3.4.1 De onderdelen A.1 en A.2 zijn gericht tegen het oordeel van het hof in rov. 4.3.3 dat uit de voor de rechtbank afgelegde getuigenverklaringen niet meer is af te leiden dan dat [verweerder] gezegd zou hebben dat er op dat moment - ten tijde van het sluiten van de overeenkomst - geen lekkages waren.
3.4.2 Onderdeel A.1 faalt omdat het berust op de onjuiste opvatting dat het hof had moeten vermelden op welke van de acht afgelegde verklaringen dit oordeel gegrond is.
3.4.3 Onderdeel A.2, volgens hetwelk uit de verklaringen van [eiser] en diens vader volgt dat [verweerder] in algemene zin heeft verklaard dat het probleem van de lekkages verholpen was, klaagt dat zonder nadere toelichting onbegrijpelijk is hoe het hof op basis van deze beide verklaringen heeft kunnen oordelen dat [verweerder] zich bij zijn mededelingen inzake (de reparatie van) de lekkages heeft willen beperken tot de stelling dat op het moment van de overeenkomst geen lekkage plaatsvond. Een dergelijke uitleg ontdoet die mededelingen van elke reële betekenis, aldus het onderdeel.
3.4.4 De getuigenverklaringen van [eiser] en diens vader waarop het onderdeel doelt, houden onder meer het volgende in:
"Mijn vader heeft wel met [verweerder] over waterschades gesproken.
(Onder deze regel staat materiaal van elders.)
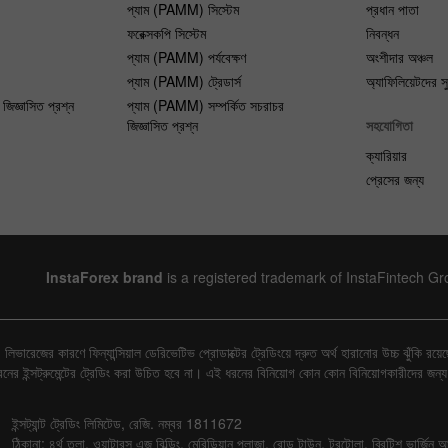
প্যাম (PAMM) সিস্টেম
প্রধান পাতা
ফরেক্সকপি সিস্টেম
নিবন্ধন
প্যাম (PAMM) পর্যবেক্ষণ
অংশীদার অঞ্চল
প্যাম (PAMM) ট্রেডার্স
অ্যাফিলিয়েটদের সু
 জিজ্ঞাসিত প্রশ্ন
প্যাম (PAMM) সম্পর্কিত সচরাচর
জিজ্ঞাসিত প্রশ্ন
সহযোগিতা
ক্যারিয়ার
প্রেসের জন্য
InstaForex brand
is a registered trademark of InstaFintech G
লিভারেজের কারণে ফিন্যান্সিয়াল ডেরিভেটিভ প্রোডাক্টের ট্রেডিংয়ে দ্রুত অর্থ হারানোর উচ্চ ঝুঁকি
 ধরনের ইন্সট্রুমেন্টের ট্রেডিং করা উচিত হবে না। এই ধরনের বিনিয়োগ কোন কোন বিনিয়োগকারীদের জন্
ইন্সট্যান্ট ট্রেডিং লিমিটেড, রেজি. নম্বর 1811672
ঠিকানা: ৪র্থ তলা, ওয়াটারস এজ বিল্ডিং, মেরিডিয়ান প্লাজা, রোড টাউন, টরটোলা, ব্রিটিশ ভার্জিন আ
Wat ik daarvan heb gehoord was dat er geen lekkages meer waren. (...) Nadat de fam. [van verweerder] had gezegd dat het niet meer lekte, ben ik daar niet verder op doorgegaan. (...) Ik heb geen bouwkundig expert ingeschakeld en wel om de volgende reden. Ik heb tegen [verweerder] gezegd dat hij mij kon zeggen hoe de zaak erbij stond. Daarop heeft [verweerder] tegen mij gezegd: wat er ook gebeurt, het lekt niet meer. Daar ben ik dan van uitgegaan."
onderscheidenlijk:
"[Verweerder] zei dat dat [-vlekken op de vloerbedekking van de kegelbaan-] het gevolg was geweest van lekkage. Die lekkage was hersteld. (...) Ik heb [daarna bij een apart gesprek met [verweerder]] nadrukkelijk naar de lekkage gevraagd. [Verweerder] zei mij dat alle lekken dicht waren."
3.4.5 Het onderdeel slaagt. Zonder nadere, door het hof niet gegeven motivering valt niet in te zien dat aan die verklaringen redelijkerwijs een andere uitleg kan worden gegeven dan een die erop neerkomt dat [verweerder] heeft verklaard dat tegen de tot dan toe opgetreden lekkages afdoende maatregelen waren genomen.
3.5 De overige klachten behoeven geen behandeling.
4. Beslissing
De Hoge Raad:
vernietigt het arrest van het gerechtshof te 's-Hertogenbosch van 17 mei 2005;
verwijst het geding naar het gerechtshof te Arnhem ter verdere behandeling en beslissing;
veroordeelt [verweerder] c.s. in de kosten van het geding in cassatie, tot op deze uitspraak aan de zijde van [eiser] begroot op € 2.346,78 aan verschotten en € 2.600,- voor salaris.
Dit arrest is gewezen door de vice-president J.B. Fleers als voorzitter en de raadsheren A.M.J. van Buchem-Spapens, P.C. Kop, E.J. Numann en F.B. Bakels, en in het openbaar uitgesproken door de raadsheer E.J. Numann op 24 november 2006.